PPP's final poll of the special election in South Carolina's 1st Congressional District finds a race that's too close to call, with Republican Mark Sanford leading Democrat Elizabeth Colbert Busch 47-46. The 1 point lead for Sanford represents a 10 point reversal from PPP's poll of the race two weeks ago, when Colbert Busch led by 9 points at 50-41.

Sanford has gotten back into the race by nationalizing it and painting Colbert Busch as a liberal. A plurality of voters in the district- 47%- say they think Colbert Busch is a liberal compared to 43% who characterize her as ideologically 'about right.' Colbert Busch's favorability rating has dropped a net 19 points compared to 2 weeks ago, from +25 then at 56/31 to +6 now at 50/44.

While Colbert Busch is seen as too liberal, 48% of voters think that Sanford's views are 'about right' on the issues compared to just 38% who see him as too conservative. Sanford's also seen some repair to his image over the course of the campaign. Although he's still unpopular, sporting a -11 net favorability rating at 43/54, that's up a net 13 points from our first poll in March when he was at 34/58.

Pretty good, considering national Republicans walked away from the guySC-1 remains a R+11 district according to the Cook Political Report, meaning that Colbert Busch's 9 point lead was not going to last.  It didn't.  The liberal card still works, folks....and SC Republicans set up the district to make sure that card could be played.

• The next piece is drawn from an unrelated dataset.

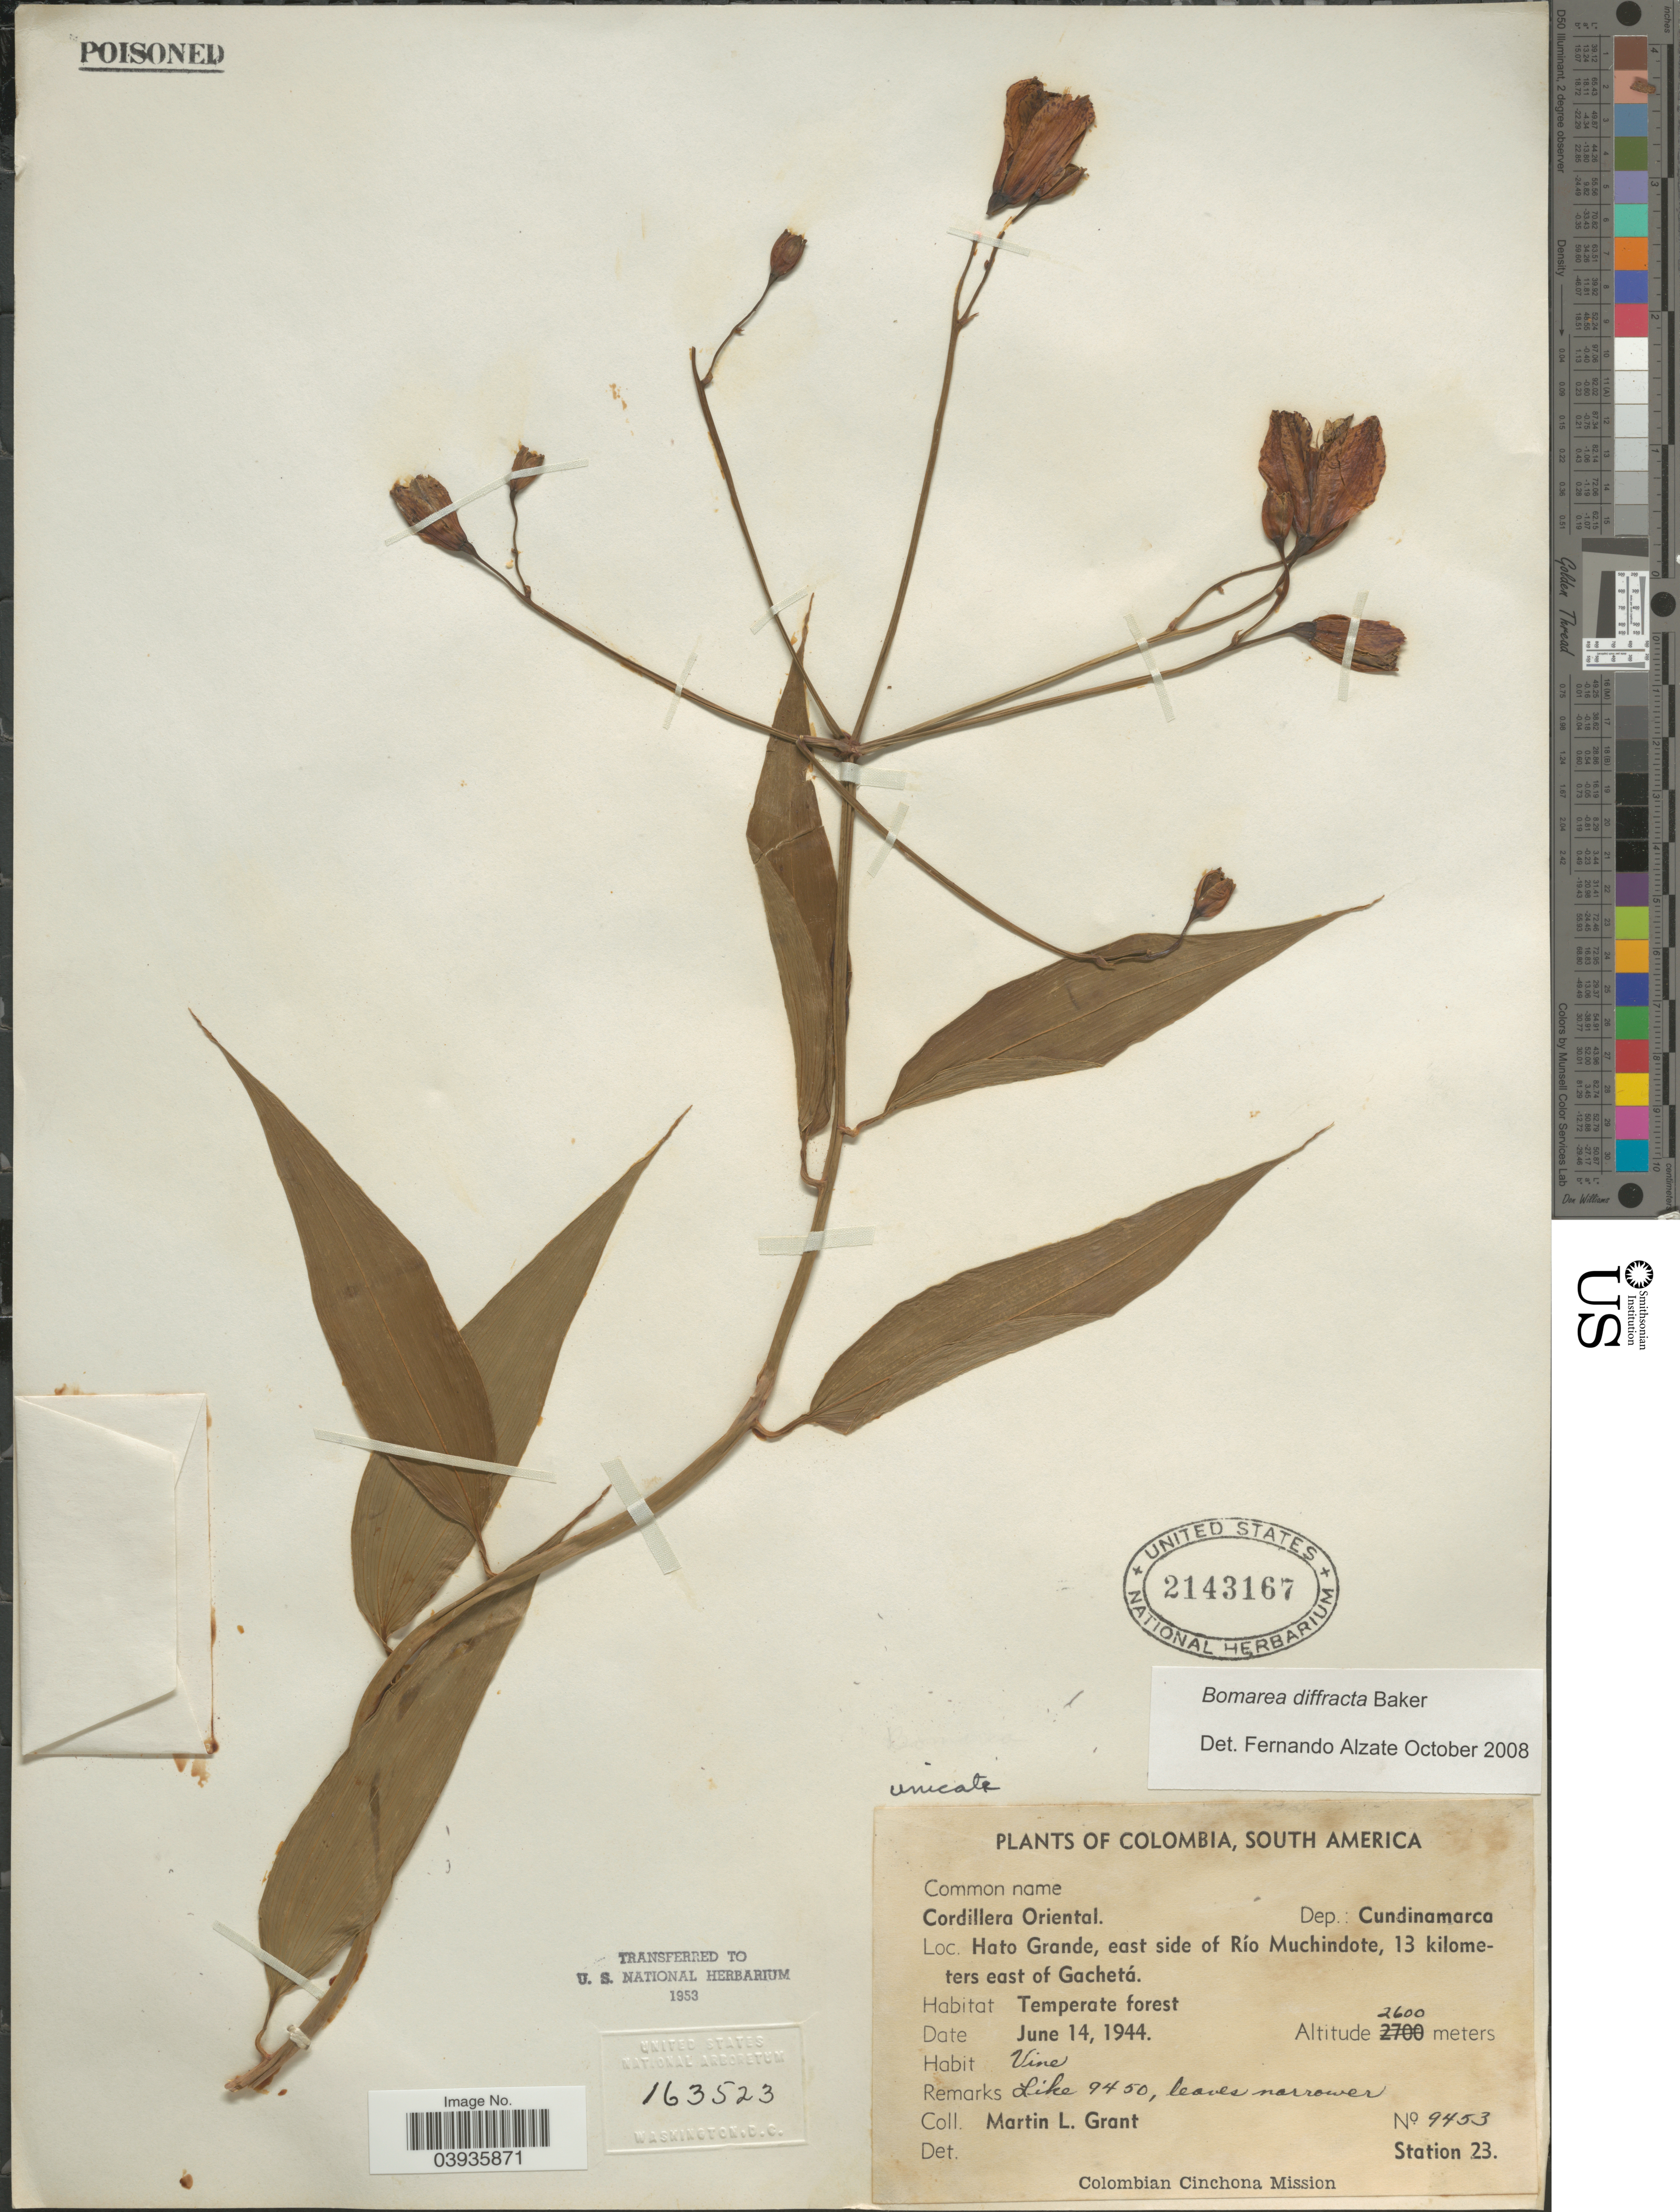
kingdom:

So now we have a tight race that Sanford can definitely pull off, and the election is tomorrow.  We'll see if Colbert Busch can get out the vote, but even if she wins, next November she'll be among the top targets for the GOP to take back in 2014, and the reality is thanks to gerrymandering, it will be a lot easier for them to do so with any candidate who isn't as flawed as Sanford, as Nate Silver points out.

Since 1997 (which is as far back as records of special elections go on, candidates who won a special election in a district carried by the opposing political party in the preceding presidential election have had fleeting tenures in Congress.

There have been 59 special elections since 1997, and just 14 candidates have carried districts that leaned away from their political party (a Republican representing a Democratic-leaning seat or vice versa). Of those 14, 13 no longer hold those seats.1 The lone exception is Representative Ron Barber, who won a full term in Arizona’s Eighth Congressional District in 2012 after winning a special election to replace former Representative Gabrielle Giffords.

Here's a guy who should be losing by a district where the Republican has an 11 point advantage.  Voila, a one point lead.  Any nominally competent Republican would win this by double digits, and even if she does pull it off tomorrow, odds a really good that November of next year this goes back to the GOP.

This is the political reality of gerrymandering, folks:  flipping partisan House districts long-term is nearly impossible.